Here in this article, On Nonregularized Estimation of Psychological Networks, Williams et al. suggested non-regularized alternatives that reduce the false-positive rate and capture the sparsity of psychological networks. This non-regularized alternative set the standard on neighborhood selection, estimating each node’s connections via regression on all other nodes, with justification from AIC and BIC as the decision rule.

The author also suggested using the nonparametric bootstrap approach to estimate the precision matrix directly.
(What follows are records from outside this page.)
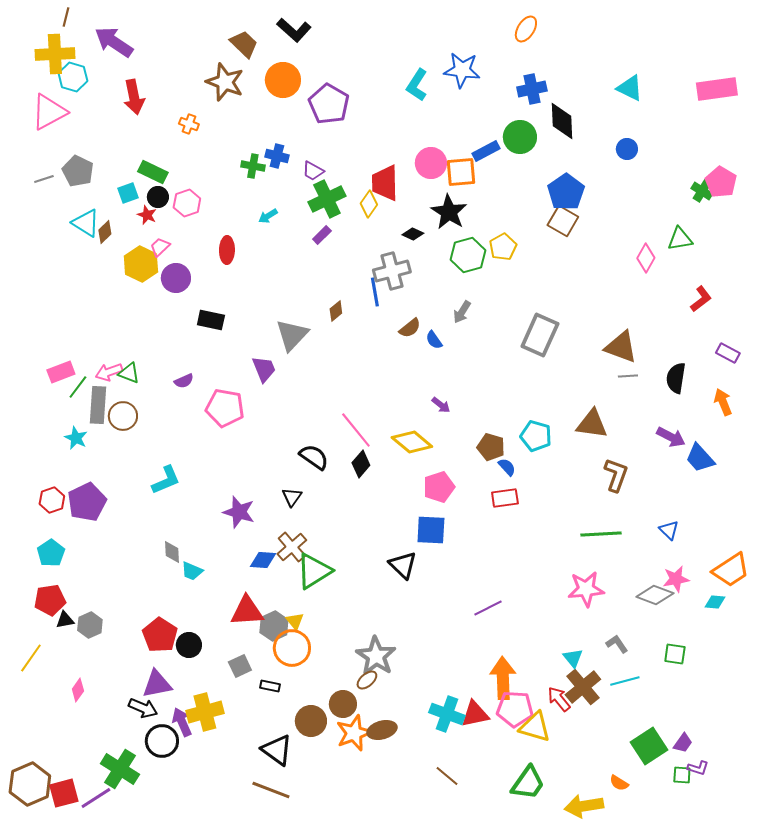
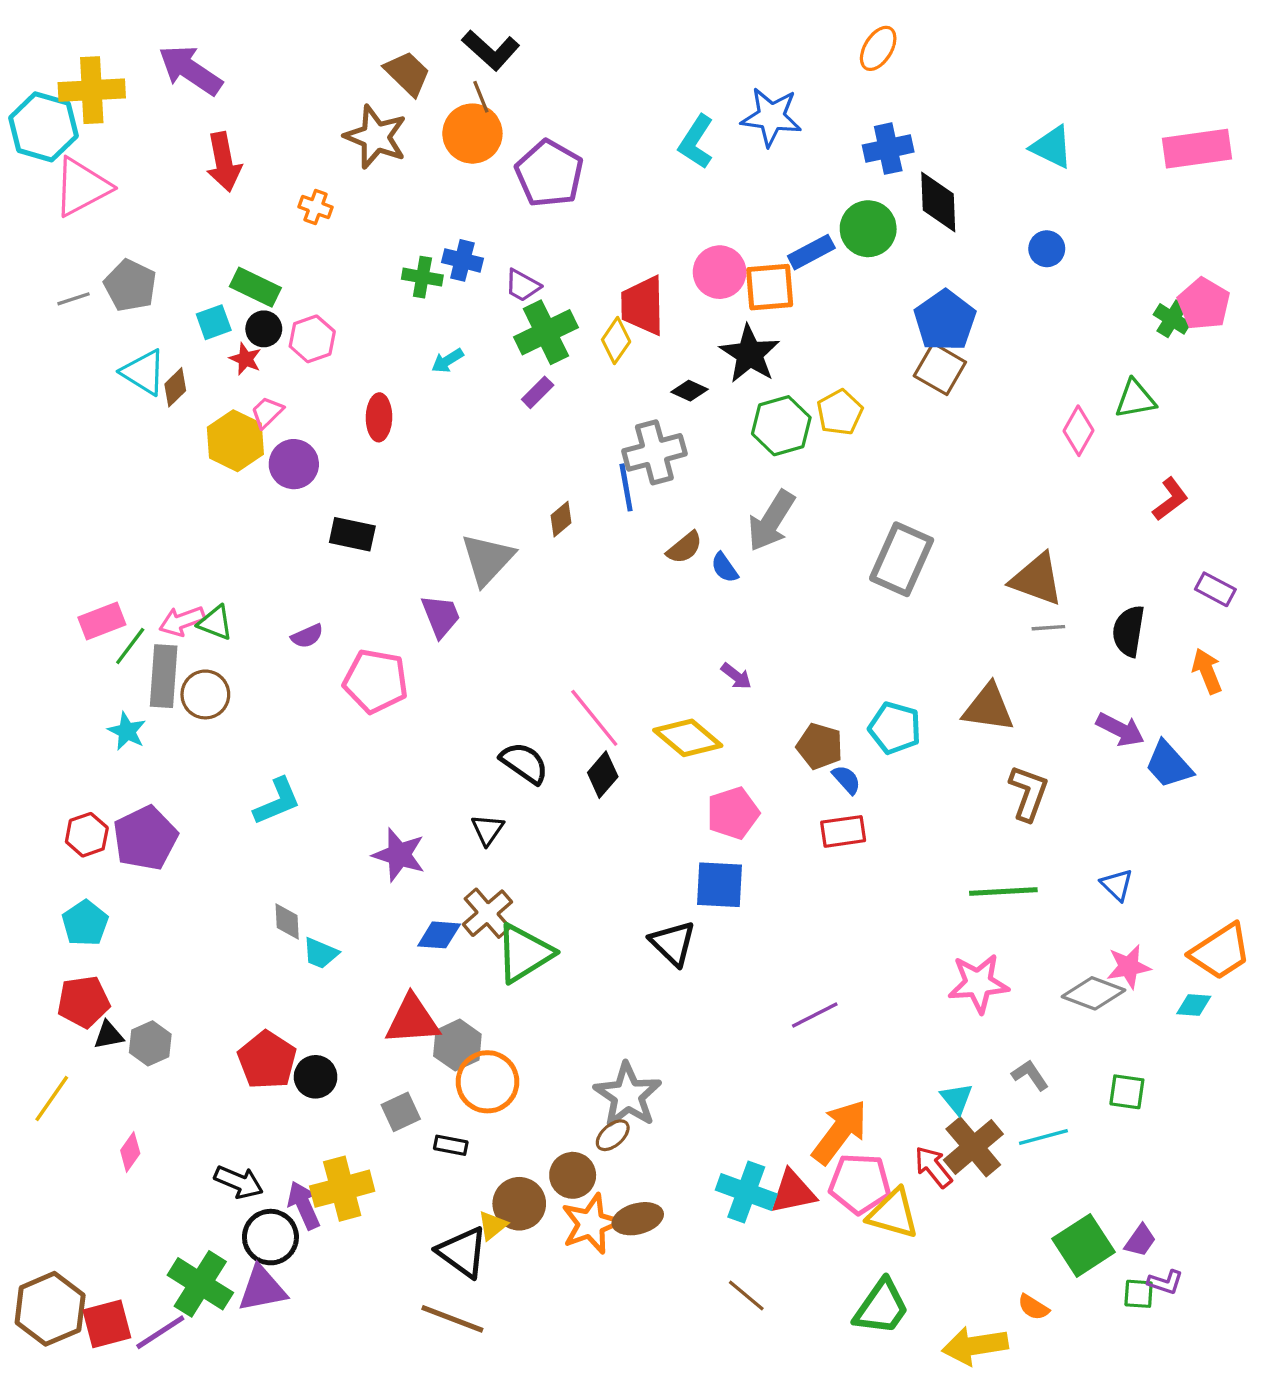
brown line: (66, 17) -> (481, 97), moved, turned -36
cyan hexagon: (73, 77) -> (43, 127), moved, size x1.4
gray arrow: (462, 312) -> (771, 521), size x1.6
yellow triangle: (295, 621) -> (492, 1225), moved, turned 30
orange arrow: (503, 678) -> (840, 1132), turned 39
purple triangle: (157, 684) -> (262, 1289), moved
But the main takeaway is: there are ways to model cross-sectional psychological networks, and for those non-regularized approaches, they seem to outperform the commonly used glasso regularization at sparsity levels, making these a good choice for low-dimensional psychological networks.

[Check the original article for a detailed view of the study.]

A quick overview of those networks outside of psychology/ psychometrics

We won’t go through this in great detail, but there are a number of areas that may be of interest to you:

fMRI-based Brain Networks: the default mode network, salient network, and frontoparietal network, which link brain regions together with functionality.
Structural Brain Networks: Based on white matter connectivity (DTI)
Connectome: a comprehensive map of neural connections in the brain.
And many more…

Eventually, regardless of the level of analysis, the core principle remains: know what you’re doing, and why you’re doing it. Be deliberate in your methodological choices – understand why you’ve chosen one approach over another, and what trade-offs that entails. Since clear boundaries are hardly elusive, it becomes even more important to define our own theoretical assumptions, remain aware of our own bias and model limitations, continually check whether it aligns with reality… with all those efforts, we’d be fine?